XXXIV

Half an hour after the horrible meeting when⁠—her mind having dabbled in crime as if with her fingers⁠—she had determined to disfigure her rival with vitriol and had believed that she had done so, Germinie returned to Rue de Laval with a bottle of brandy procured at the grocer’s.

For two weeks she had been mistress of the apartment, free to indulge her brutish appetite. Mademoiselle de Varandeuil, who as a general rule hardly stirred from her chair, had gone, strangely enough, to pass six weeks with an old friend in the country; and she decided not to take Germinie with her for fear of setting a bad example to the other servants, and arousing their jealousy of a maid who was accustomed to very light duties and was treated on a different footing from themselves.

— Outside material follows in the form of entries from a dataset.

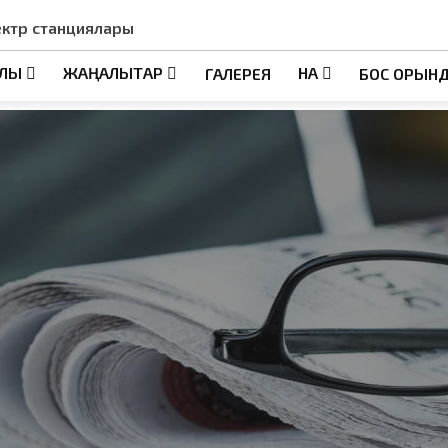
ектр станциялары
АЛЫ
ЖАҢАЛЫҚТАР
НҚА
ГАЛЕРЕЯ
БОС ОРЫН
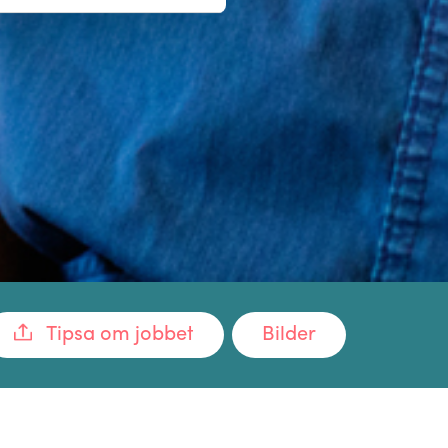
Tipsa om jobbet
Bilder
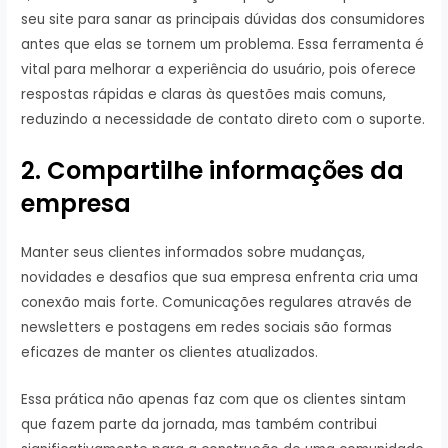
seu site para sanar as principais dúvidas dos consumidores
antes que elas se tornem um problema. Essa ferramenta é
vital para melhorar a experiência do usuário, pois oferece
respostas rápidas e claras às questões mais comuns,
reduzindo a necessidade de contato direto com o suporte.
2. Compartilhe informações da
empresa
Manter seus clientes informados sobre mudanças,
novidades e desafios que sua empresa enfrenta cria uma
conexão mais forte. Comunicações regulares através de
newsletters e postagens em redes sociais são formas
eficazes de manter os clientes atualizados.
Essa prática não apenas faz com que os clientes sintam
que fazem parte da jornada, mas também contribui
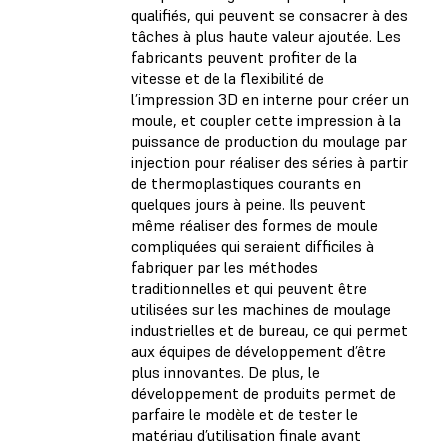
qualifiés, qui peuvent se consacrer à des
tâches à plus haute valeur ajoutée. Les
fabricants peuvent profiter de la
vitesse et de la flexibilité de
l’impression 3D en interne pour créer un
moule, et coupler cette impression à la
puissance de production du moulage par
injection pour réaliser des séries à partir
de thermoplastiques courants en
quelques jours à peine. Ils peuvent
même réaliser des formes de moule
compliquées qui seraient difficiles à
fabriquer par les méthodes
traditionnelles et qui peuvent être
utilisées sur les machines de moulage
industrielles et de bureau, ce qui permet
aux équipes de développement d’être
plus innovantes. De plus, le
développement de produits permet de
parfaire le modèle et de tester le
matériau d’utilisation finale avant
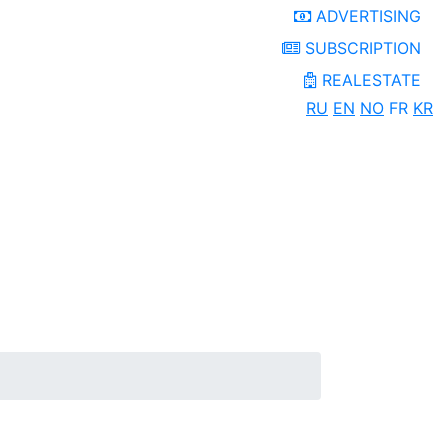
ADVERTISING
SUBSCRIPTION
REALESTATE
RU
EN
NO
FR
KR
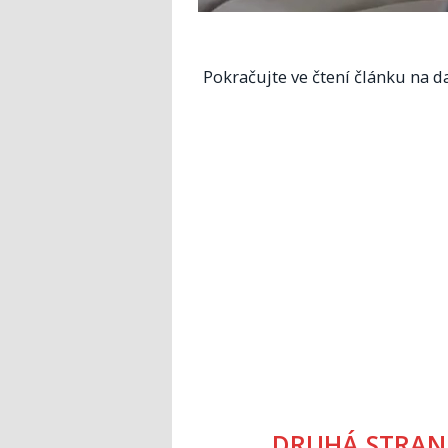
Pokračujte ve čtení článku na da
DRUHÁ STRAN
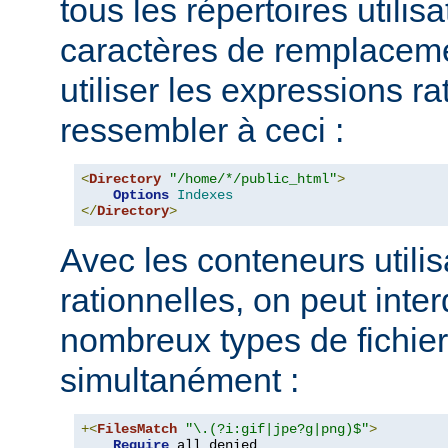
tous les répertoires utilisa
caractères de remplacem
utiliser les expressions ra
ressembler à ceci :
<
Directory
"/home/*/public_html"
>
Options
Indexes
</
Directory
>
Avec les conteneurs utili
rationnelles, on peut inter
nombreux types de fichie
simultanément :
+<
FilesMatch
"\.(?i:gif|jpe?g|png)$"
>
Require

Germinie went into mademoiselle’s bedroom and took no more time than was necessary to throw her shawl and hat on the floor before she began to drink, with the neck of the bottle between her teeth, pouring down the liquid hurriedly until everything in the room was whirling around her, and she remembered nothing of the day. Thereupon, staggering, feeling that she was about to fall, she tried to throw herself on her mistress’s bed to sleep; but her dizziness threw her against the night table. From that she fell to the floor and lay without moving; she simply snored. But the blow was so violent that during the night she had a miscarriage, followed by one of those hemorrhages in which the life often ebbs away. She tried to rise and go out on the landing to call; she tried to stand up: she could not. She felt that she was gliding on to death, entering its portals and descending with gentle moderation. At last, summoning all her strength for a final effort, she dragged herself as far as the hall door; but it was impossible for her to lift her head to the keyhole, impossible to cry out. And she would have died where she lay had not Adèle, as she was passing in the morning, heard a groan, and, in her alarm, fetched a locksmith to open the door, and afterward a midwife to attend to the dying woman.

When mademoiselle returned a month later, she found Germinie up and about, but so weak that she was constantly obliged to sit down, and so pale that she seemed to have no blood left in her body. They told her that she had had a hemorrhage of which she nearly died: mademoiselle suspected nothing.